* Prompt *
Recast the records from their first line through the line containing "Time shown: 7 h 40 min" as a Markdown table, with both of those lines included. Use the columns No. and Entry, numbering each line and dropping any blank lines.

* Records from a data source *
++++++++++++++++++++

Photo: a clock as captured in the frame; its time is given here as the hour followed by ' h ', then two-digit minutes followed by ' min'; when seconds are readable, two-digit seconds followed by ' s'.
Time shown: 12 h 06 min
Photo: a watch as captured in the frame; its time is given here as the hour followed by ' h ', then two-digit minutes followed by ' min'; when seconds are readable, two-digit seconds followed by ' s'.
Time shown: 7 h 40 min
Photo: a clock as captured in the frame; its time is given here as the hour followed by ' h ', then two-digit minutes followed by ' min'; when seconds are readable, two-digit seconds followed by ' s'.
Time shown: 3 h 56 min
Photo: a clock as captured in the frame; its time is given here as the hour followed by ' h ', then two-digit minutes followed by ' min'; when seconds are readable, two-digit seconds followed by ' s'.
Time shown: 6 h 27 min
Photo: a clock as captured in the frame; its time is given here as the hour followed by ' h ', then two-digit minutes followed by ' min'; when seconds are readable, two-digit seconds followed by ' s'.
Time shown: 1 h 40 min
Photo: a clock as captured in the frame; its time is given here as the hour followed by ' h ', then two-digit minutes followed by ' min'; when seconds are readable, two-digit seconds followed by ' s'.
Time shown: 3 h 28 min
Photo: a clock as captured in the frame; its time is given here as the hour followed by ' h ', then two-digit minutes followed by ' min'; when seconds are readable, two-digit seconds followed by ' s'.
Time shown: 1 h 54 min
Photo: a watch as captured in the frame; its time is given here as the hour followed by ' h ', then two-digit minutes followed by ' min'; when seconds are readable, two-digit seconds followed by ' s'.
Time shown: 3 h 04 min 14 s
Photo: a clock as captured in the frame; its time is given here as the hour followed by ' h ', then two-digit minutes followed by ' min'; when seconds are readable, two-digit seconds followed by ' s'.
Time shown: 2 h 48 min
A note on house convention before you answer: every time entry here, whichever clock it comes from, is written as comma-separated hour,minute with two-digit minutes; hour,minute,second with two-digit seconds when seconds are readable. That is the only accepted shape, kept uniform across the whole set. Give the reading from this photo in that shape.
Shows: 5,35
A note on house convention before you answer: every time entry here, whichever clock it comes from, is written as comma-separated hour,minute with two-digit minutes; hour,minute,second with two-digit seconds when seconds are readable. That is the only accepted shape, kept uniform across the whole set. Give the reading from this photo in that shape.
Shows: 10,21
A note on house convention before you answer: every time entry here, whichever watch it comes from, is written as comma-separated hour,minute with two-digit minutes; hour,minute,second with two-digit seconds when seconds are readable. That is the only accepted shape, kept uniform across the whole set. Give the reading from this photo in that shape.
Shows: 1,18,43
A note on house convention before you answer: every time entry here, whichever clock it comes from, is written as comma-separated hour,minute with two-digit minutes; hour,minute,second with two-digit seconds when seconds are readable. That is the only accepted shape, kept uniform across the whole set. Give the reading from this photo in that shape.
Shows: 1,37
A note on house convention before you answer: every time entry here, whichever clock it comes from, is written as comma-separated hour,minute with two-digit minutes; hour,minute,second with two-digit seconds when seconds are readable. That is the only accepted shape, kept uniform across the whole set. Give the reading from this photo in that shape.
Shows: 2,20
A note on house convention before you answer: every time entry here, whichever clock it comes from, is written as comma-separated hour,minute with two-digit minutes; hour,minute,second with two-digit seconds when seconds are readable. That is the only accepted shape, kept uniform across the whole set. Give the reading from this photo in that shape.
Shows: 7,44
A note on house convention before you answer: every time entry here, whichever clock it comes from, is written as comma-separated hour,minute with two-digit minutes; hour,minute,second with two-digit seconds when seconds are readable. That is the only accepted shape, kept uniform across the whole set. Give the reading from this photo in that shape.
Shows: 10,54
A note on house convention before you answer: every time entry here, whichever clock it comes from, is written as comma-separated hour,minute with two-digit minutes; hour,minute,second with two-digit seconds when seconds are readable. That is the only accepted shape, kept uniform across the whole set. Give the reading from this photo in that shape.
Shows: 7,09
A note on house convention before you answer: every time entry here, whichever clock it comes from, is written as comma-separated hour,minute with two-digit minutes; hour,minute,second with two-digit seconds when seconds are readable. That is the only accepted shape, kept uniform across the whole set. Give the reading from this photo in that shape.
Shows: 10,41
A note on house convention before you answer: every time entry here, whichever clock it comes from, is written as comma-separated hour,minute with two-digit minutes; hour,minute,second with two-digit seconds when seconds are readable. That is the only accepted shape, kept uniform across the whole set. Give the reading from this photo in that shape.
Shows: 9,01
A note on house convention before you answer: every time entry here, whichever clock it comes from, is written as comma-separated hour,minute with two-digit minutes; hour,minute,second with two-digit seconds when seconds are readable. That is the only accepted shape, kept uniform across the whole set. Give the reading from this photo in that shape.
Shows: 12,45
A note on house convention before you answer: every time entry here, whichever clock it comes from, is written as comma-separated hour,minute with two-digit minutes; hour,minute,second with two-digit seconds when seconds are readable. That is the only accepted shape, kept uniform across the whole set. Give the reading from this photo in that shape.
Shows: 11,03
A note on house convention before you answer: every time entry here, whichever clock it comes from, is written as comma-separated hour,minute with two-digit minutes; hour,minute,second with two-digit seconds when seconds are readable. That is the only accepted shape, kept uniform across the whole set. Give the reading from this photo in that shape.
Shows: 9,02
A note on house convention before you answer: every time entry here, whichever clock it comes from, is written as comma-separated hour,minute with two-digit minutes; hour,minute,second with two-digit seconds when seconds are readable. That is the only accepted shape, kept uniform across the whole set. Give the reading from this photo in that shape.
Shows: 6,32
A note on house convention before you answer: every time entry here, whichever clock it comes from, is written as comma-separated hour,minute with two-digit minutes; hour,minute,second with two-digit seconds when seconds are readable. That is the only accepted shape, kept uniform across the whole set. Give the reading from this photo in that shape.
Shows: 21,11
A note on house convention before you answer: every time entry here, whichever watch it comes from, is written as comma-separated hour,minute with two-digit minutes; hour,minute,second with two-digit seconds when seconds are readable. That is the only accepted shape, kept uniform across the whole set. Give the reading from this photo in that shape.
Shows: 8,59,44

++++++++++++++++++++

* Complete output *
| No. | Entry |
|---|---|
| 1 | Photo: a clock as captured in the frame; its time is given here as the hour followed by ' h ', then two-digit minutes followed by ' min'; when seconds are readable, two-digit seconds followed by ' s'. |
| 2 | Time shown: 12 h 06 min |
| 3 | Photo: a watch as captured in the frame; its time is given here as the hour followed by ' h ', then two-digit minutes followed by ' min'; when seconds are readable, two-digit seconds followed by ' s'. |
| 4 | Time shown: 7 h 40 min |